There are four kinds of generators: naked, %say, %get, and %ask.

Naked Generators

A naked generator is simply a gate; that is, it is an anonymous function that takes a sample (argument) and produces a noun. All you need to do is write a gate and put it into a file in the /gen directory. Let's take a look at a very simple one:

|=  a=*
a

This generator takes one argument of any noun and produces it without any changes. Once you put this into a file named echo.hoon in the /gen directory, you must make your ship recognize the change by inputting |commit %home in the dojo. You can then run it from the dojo:

> +echo 42
42

This command just passes in 42 and gets 42 back. But what about when we pass in "asdf"?

> +echo "asdf"
[97 115 100 102 0]

We just get a pile of numbers back in the form of a raw noun. The numbers that compose that noun are called atoms, and how they are interpreted is a matter of what aura is being applied to them. For the purposes of this lesson, an aura tells the pretty-printer how to display an atom, but keep in mind that an aura is type metadata and does other things, too.

In the example above, we didn't specify an aura, leaving the printer to fend for itself. "asdf" is a tape, a type that is simply a list of cords. A cord is itself an atom represented as a string of UTF-8 characters. When used as part of a tape, the cord is only a single character. So each atom in the [97 115 100 102 0] output corresponds to a component of the tape: 97 is a, 115 is s, 100 is d, 102 is f, and 0 is the "null" that every list is terminated with.

We can tell the Dojo to cast -- apply a specific type to -- the output of our generator to see something more familiar:

> _tape +echo "asdf"
"asdf"

Now let's create a generator with two arguments instead of one. Save the code below as add.hoon in the /gen directory.

|=  [a=@ud b=@ud]
(add a b)

* Activity
Quote the passage of the text on generators that opens with the words containing "We just get" and closes with "is terminated with.", reproducing it character for character. The records that follow were taken from a separate source and are unrelated to the text on generators.

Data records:
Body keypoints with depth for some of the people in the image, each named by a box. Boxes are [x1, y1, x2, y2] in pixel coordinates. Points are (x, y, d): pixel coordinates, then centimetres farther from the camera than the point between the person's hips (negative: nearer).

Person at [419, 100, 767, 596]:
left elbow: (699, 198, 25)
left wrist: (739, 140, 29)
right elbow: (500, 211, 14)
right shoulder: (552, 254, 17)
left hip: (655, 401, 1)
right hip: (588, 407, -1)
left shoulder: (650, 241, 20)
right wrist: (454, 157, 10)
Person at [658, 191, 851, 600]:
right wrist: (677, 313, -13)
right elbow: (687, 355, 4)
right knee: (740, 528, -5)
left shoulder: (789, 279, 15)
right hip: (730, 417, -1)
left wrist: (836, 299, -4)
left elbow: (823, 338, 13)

* Solution for this problem
We just get a pile of numbers back in the form of a raw noun. The numbers that compose that noun are called atoms, and how they are interpreted is a matter of what aura is being applied to them. For the purposes of this lesson, an aura tells the pretty-printer how to display an atom, but keep in mind that an aura is type metadata and does other things, too.

In the example above, we didn't specify an aura, leaving the printer to fend for itself. "asdf" is a tape, a type that is simply a list of cords. A cord is itself an atom represented as a string of UTF-8 characters. When used as part of a tape, the cord is only a single character. So each atom in the [97 115 100 102 0] output corresponds to a component of the tape: 97 is a, 115 is s, 100 is d, 102 is f, and 0 is the "null" that every list is terminated with.